Комфортность оттепельного кинематографического пространства вовсе не означает его однородности и беспроблемности. В отличие от зрителя сталинских времен, которого надлежало адаптировать к советскости — отчего пространство, где обреталась эта советскость, неизбежно позиционировалось как монолитное и лишенное противоречий, — «наш» человек рубежа 1950‐х и 1960‐х годов уже воспринимался «сверху» как плоть от плоти советской действительности, а потому и экранное пространство можно было диверсифицировать. Если сталинское воспитание чувств было прежде всего ориентировано на нормализацию индивида через работу с внешними знаками лояльности, то новому советскому человеку, уже полагавшемуся лояльным, можно было доверить не только право слушать себе подобных, говорящих с экрана «собственным» голосом (напомним о закадровых монологах, личных местоимениях в названиях фильмов, интимизированном киноглазе и т. д.), но и замечать грязь под ногами и неприятных людей вокруг. Более того, способность авторов выстраивать пропагандистское высказывание с учетом грязи и неприятных людей стала восприниматься как искренность, как умение говорить правду и работать в истинно реалистической манере, давать настоящее искусство, не похожее на лакировочный сталинский псевдореализм, — конечно, при условии что грязь была не глубже пяти сантиметров, а неприятные люди — рангом не выше пионервожатого. Что, в свою очередь, привело к проблемам, связанным с определением пределов как допустимой социальной критики, так и допустимого художественного эксперимента, — но это уже тема для отдельного высказывания. Сейчас же для нас важно то обстоятельство, что игры в доверие к советскому человеку привели к отказу — по крайней мере внешнему — от тотальной перспициации и к реабилитации — по крайней мере частичной — частной жизни и права на вписанность в не вполне прозрачные для стороннего взгляда микрогрупповые контексты.

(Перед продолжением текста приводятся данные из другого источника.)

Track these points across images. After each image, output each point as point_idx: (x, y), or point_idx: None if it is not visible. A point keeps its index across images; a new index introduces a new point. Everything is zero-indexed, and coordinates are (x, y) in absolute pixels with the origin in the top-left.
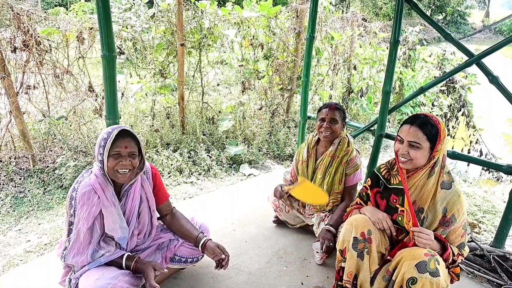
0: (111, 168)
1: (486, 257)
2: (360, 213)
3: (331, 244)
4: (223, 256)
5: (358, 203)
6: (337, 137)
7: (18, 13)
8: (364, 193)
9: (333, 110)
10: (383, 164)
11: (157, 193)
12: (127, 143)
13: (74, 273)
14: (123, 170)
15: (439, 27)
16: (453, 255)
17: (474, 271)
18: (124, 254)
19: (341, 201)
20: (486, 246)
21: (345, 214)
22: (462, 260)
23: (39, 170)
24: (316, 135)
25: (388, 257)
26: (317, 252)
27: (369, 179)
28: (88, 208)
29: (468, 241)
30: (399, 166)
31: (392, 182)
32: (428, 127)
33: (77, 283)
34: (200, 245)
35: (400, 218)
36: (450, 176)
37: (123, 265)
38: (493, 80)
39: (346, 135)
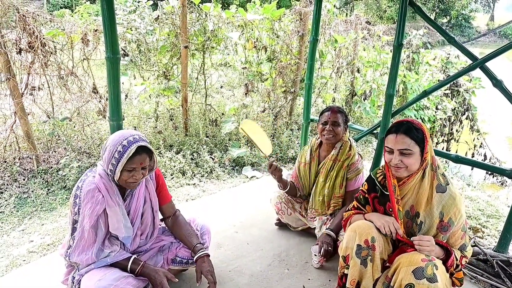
0: (124, 180)
1: (489, 262)
2: (365, 219)
3: (329, 248)
4: (207, 279)
5: (356, 206)
6: (340, 140)
7: (24, 15)
8: (361, 197)
9: (335, 113)
10: (379, 169)
11: (160, 193)
12: (143, 159)
13: (78, 271)
14: (134, 182)
15: (442, 31)
16: (456, 259)
17: (477, 276)
18: (131, 257)
19: (342, 205)
20: (490, 251)
21: (344, 219)
22: (466, 261)
23: (43, 171)
24: (318, 138)
25: (387, 264)
26: (315, 255)
27: (365, 183)
28: (92, 206)
29: (471, 246)
30: (388, 176)
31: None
32: (414, 132)
33: (80, 280)
34: (195, 257)
35: None
36: (445, 178)
37: (128, 268)
38: (497, 83)
39: (349, 139)
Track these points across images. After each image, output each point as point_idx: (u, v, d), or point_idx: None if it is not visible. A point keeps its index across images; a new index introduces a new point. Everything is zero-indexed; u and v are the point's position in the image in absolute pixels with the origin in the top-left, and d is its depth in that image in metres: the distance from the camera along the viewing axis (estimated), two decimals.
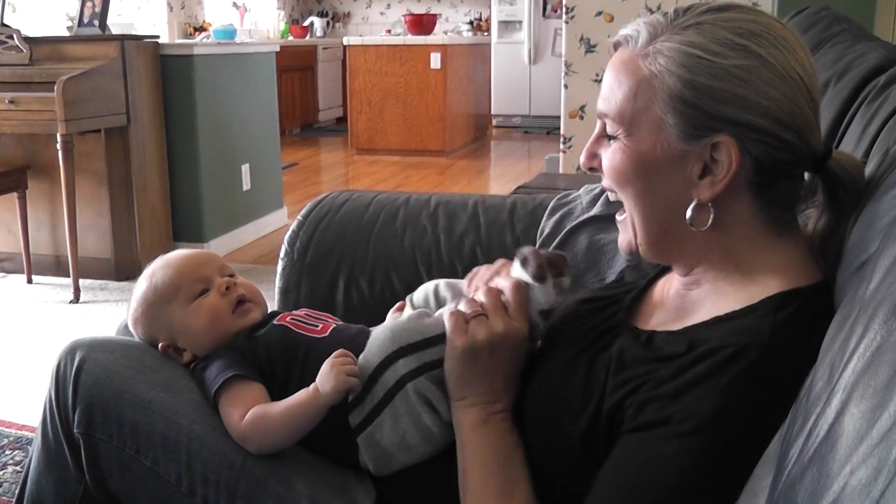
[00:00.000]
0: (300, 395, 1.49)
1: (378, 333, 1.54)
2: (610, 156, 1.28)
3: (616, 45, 1.30)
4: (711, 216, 1.23)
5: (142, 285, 1.72)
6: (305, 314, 1.69)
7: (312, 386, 1.48)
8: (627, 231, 1.33)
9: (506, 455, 1.38)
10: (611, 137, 1.28)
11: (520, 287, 1.44)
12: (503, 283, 1.46)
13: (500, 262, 1.64)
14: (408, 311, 1.66)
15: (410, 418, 1.48)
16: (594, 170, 1.34)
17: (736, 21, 1.20)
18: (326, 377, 1.47)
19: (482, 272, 1.61)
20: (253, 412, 1.50)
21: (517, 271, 1.47)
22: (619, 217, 1.36)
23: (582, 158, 1.35)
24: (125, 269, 5.37)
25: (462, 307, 1.45)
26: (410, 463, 1.51)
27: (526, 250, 1.48)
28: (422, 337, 1.50)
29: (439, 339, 1.47)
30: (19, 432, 3.34)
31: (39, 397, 1.67)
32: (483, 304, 1.44)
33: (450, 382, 1.45)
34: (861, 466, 0.67)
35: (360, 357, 1.52)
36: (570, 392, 1.30)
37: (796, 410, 0.93)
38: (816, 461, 0.76)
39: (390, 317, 1.69)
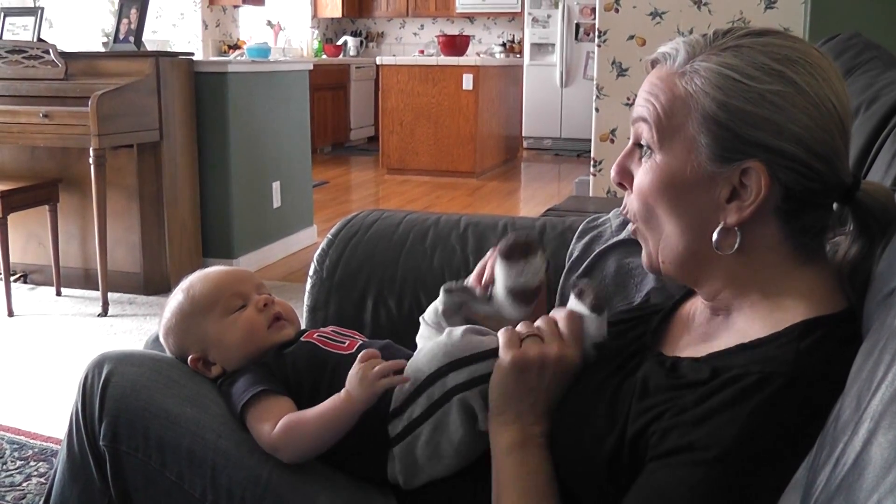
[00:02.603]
0: (333, 401, 1.49)
1: (431, 346, 1.52)
2: (640, 176, 1.28)
3: (654, 63, 1.30)
4: (738, 240, 1.22)
5: (178, 297, 1.73)
6: (333, 331, 1.70)
7: (343, 391, 1.49)
8: (647, 246, 1.33)
9: (544, 483, 1.36)
10: (642, 148, 1.28)
11: (575, 317, 1.42)
12: (559, 314, 1.44)
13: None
14: (422, 331, 1.66)
15: (448, 431, 1.48)
16: (623, 186, 1.34)
17: (774, 46, 1.20)
18: (357, 382, 1.47)
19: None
20: (285, 420, 1.50)
21: (573, 303, 1.45)
22: (640, 237, 1.36)
23: (612, 172, 1.35)
24: (154, 284, 5.39)
25: (519, 328, 1.43)
26: (436, 476, 1.50)
27: (583, 283, 1.46)
28: (474, 351, 1.49)
29: (491, 353, 1.45)
30: (44, 444, 3.35)
31: (65, 410, 1.68)
32: (540, 328, 1.42)
33: (492, 395, 1.42)
34: (888, 496, 0.67)
35: (408, 366, 1.52)
36: (595, 417, 1.29)
37: (823, 438, 0.92)
38: (843, 490, 0.75)
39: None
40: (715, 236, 1.23)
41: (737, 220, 1.21)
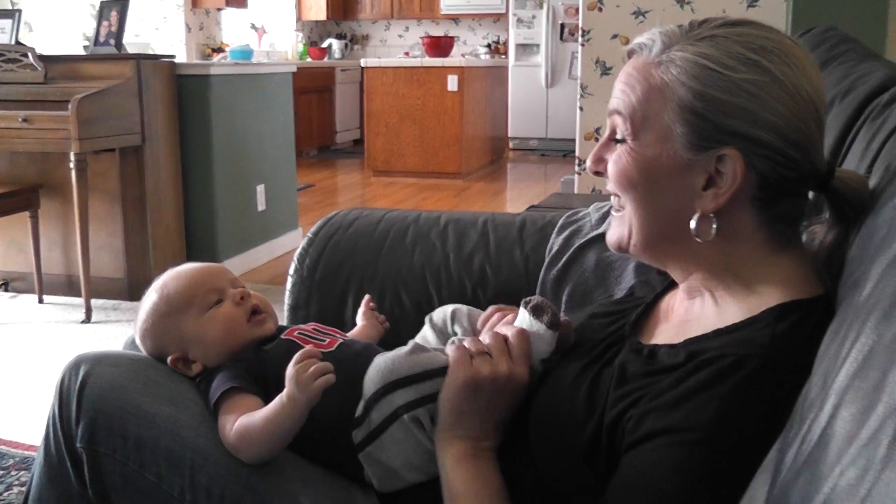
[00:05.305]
0: (276, 403, 1.46)
1: (378, 362, 1.51)
2: (616, 158, 1.30)
3: (630, 53, 1.32)
4: (714, 227, 1.23)
5: (152, 297, 1.70)
6: (314, 329, 1.68)
7: (284, 393, 1.45)
8: (622, 228, 1.33)
9: (498, 489, 1.38)
10: (618, 141, 1.29)
11: (524, 335, 1.44)
12: (507, 331, 1.46)
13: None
14: (425, 331, 1.68)
15: (411, 443, 1.47)
16: (599, 174, 1.35)
17: (749, 36, 1.22)
18: (293, 385, 1.44)
19: (496, 318, 1.61)
20: (238, 423, 1.48)
21: (524, 319, 1.47)
22: (614, 213, 1.36)
23: (588, 162, 1.37)
24: (138, 289, 5.29)
25: (467, 344, 1.45)
26: (414, 481, 1.50)
27: (537, 299, 1.48)
28: (422, 369, 1.48)
29: (438, 372, 1.46)
30: (25, 453, 3.32)
31: None
32: (490, 345, 1.44)
33: (443, 411, 1.43)
34: (850, 467, 0.68)
35: (365, 378, 1.50)
36: (574, 406, 1.30)
37: (793, 419, 0.93)
38: (809, 465, 0.76)
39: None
40: (693, 224, 1.24)
41: (713, 207, 1.22)
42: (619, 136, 1.29)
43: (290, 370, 1.46)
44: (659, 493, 1.12)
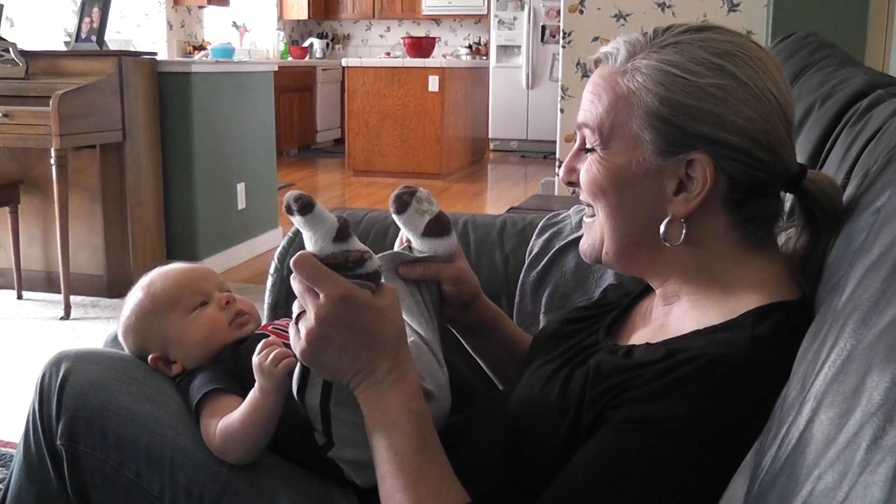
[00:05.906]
0: (250, 399, 1.45)
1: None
2: (587, 167, 1.31)
3: (596, 62, 1.33)
4: (683, 231, 1.25)
5: (137, 294, 1.70)
6: (288, 323, 1.68)
7: (256, 386, 1.44)
8: (593, 236, 1.34)
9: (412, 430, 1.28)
10: (588, 150, 1.30)
11: (302, 261, 1.26)
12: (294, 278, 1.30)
13: None
14: None
15: (359, 434, 1.37)
16: (573, 184, 1.36)
17: (713, 41, 1.24)
18: (259, 374, 1.42)
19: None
20: (220, 426, 1.48)
21: (296, 223, 1.31)
22: (586, 220, 1.38)
23: (561, 172, 1.38)
24: (118, 286, 5.35)
25: (294, 308, 1.32)
26: None
27: (287, 196, 1.30)
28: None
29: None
30: (4, 450, 3.31)
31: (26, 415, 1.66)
32: (298, 300, 1.30)
33: (335, 382, 1.35)
34: (828, 471, 0.68)
35: None
36: (548, 407, 1.29)
37: (771, 421, 0.94)
38: (787, 468, 0.77)
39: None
40: (662, 228, 1.25)
41: (684, 211, 1.24)
42: (588, 146, 1.31)
43: (254, 360, 1.44)
44: (625, 477, 1.12)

Если вспомнить о трех базовых уровнях ситуативного кодирования, связанных с разными со структурной и с функциональной точек зрения микросредами, — семейном, соседском и стайном — и о сопряженных с ними «языках чувств», то следует заметить, что проблематизировались только два из них, те, которые уже считались «прирученными»: семейный и стайный. Каких бы то ни было серьезных попыток «освоить», переориентировать соседский уровень ситуативного кодирования ни в сталинской, ни в оттепельной культуре не предпринимается — ибо он чаще всего попросту исключен из поля зрения как нерелевантный[412]
. А вот в работе с семейными и стайными «языками» и контекстами происходят серьезные изменения.Во-первых, становятся разнообразнее способы использования микрогрупповых контекстов. Сталинские модели перекодирования семейных и дружеских сред вполне сохраняют действенность. Оттепельное кино не забывает об удовольствии работать с полностью перспециированными малыми группами, которые служат проводниками властного дискурса — и инструментом давления на «отклоняющегося» индивида[413]
. В равной мере никуда не исчезают и семейные или дружеские группы, подчеркнуто сохраняющие непрозрачность для «нашего» дискурса, которые именно по этой причине превращаются в объект социальной критики — как «мещанские», «хулиганско-тунеядские»[414] или «зараженные религиозным мракобесием»[415]. В то же время малая группа, не вполне «прозрачная» и не оказывающая прямого давления на своих участников в интересах властного дискурса, становится вполне законным объектом доброжелательного внимания, а трансляция идеологически выверенного месседжа передается на индивидуальный уровень[416].